Wie es begann, ist auch jetzt noch, nachdem ich mir tausend Gedanken gemacht habe, schwer zu erklären. Die einzige Erklärung, die ich habe, ist, dass ich meinem gestörten Elternhaus nach einer Flucht gesucht habe. Und ich fand sie im Essen.
Essen ist toll. Leckere Dinge zu essen, macht einen glücklich. Ich fühle mich gut, wenn voll bin.
Weiter als so, habe ich nie gedacht.
Obwohl das Mobbing schon in der Grundschule begann (im Sportunterricht der ersten Klasse, wo meine Mutter mir einen unvorteilhaften engen pinken Sportbody mit Shorts aufgenötigt hat) und sich hinzog, bis noch... ja bis noch ins Erwachsenenalter, hab ich lange gebraucht, um zu verstehen, was ich ändern muss. Ich hatte Angst, etwas zu verlieren, was mir immer Schutz geboten hat.

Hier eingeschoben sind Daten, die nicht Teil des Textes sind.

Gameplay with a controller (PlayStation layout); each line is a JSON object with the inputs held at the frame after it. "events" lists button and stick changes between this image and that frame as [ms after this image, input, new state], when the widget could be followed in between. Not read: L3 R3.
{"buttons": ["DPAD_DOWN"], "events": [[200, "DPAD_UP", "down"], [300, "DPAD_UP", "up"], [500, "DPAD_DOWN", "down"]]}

Und ich sagte immer zu jedem "Ja klar, wenn Dezember 2012 die Welt nicht untergeht, dann fang ich an.." Aber wirklich dran gegelaubt hab ich nie.
Und dann, an Weihnachten 2011, als wir Familienfotos machten und ich mein dickes Mondgesicht mit dem ernormen Doppelkinn gesehen hab und auf dem Höchstgewicht mit 136,0kg war- da hat es endlich Klick gemacht. Ich konnte so nicht mehr leben.
Man denkt, Mobbing ist etwas, was sich nur in der Schule abspielt. Aber mit so einem Gewicht wird man überall gemobbt. Freche Gören und prollige Jugendliche gucken einen angewidert an, verbergen nicht, was sie denken, oder schreien es einem so laut ins Gesicht, dass andere Passanten sich umdrehen. Oh ja. Ich hab vieles erlebt. Es war erniedrigend und hat mich immer weiter in die Depression getrieben.
Ich hab mich gehasst und fühlte mich zu schwach, um etwas daran ändern zu können. Wenn man erst einmal in dieser Spirale aus Traurigkeit und Hoffnungslosigkeit gefangen ist, dann ist es schwer da raus zu kommen. Zur Hölle, an manchen Tagen konnte ich nicht einmal aus dem Bett kommen, weil ich 0% Motivation hatte.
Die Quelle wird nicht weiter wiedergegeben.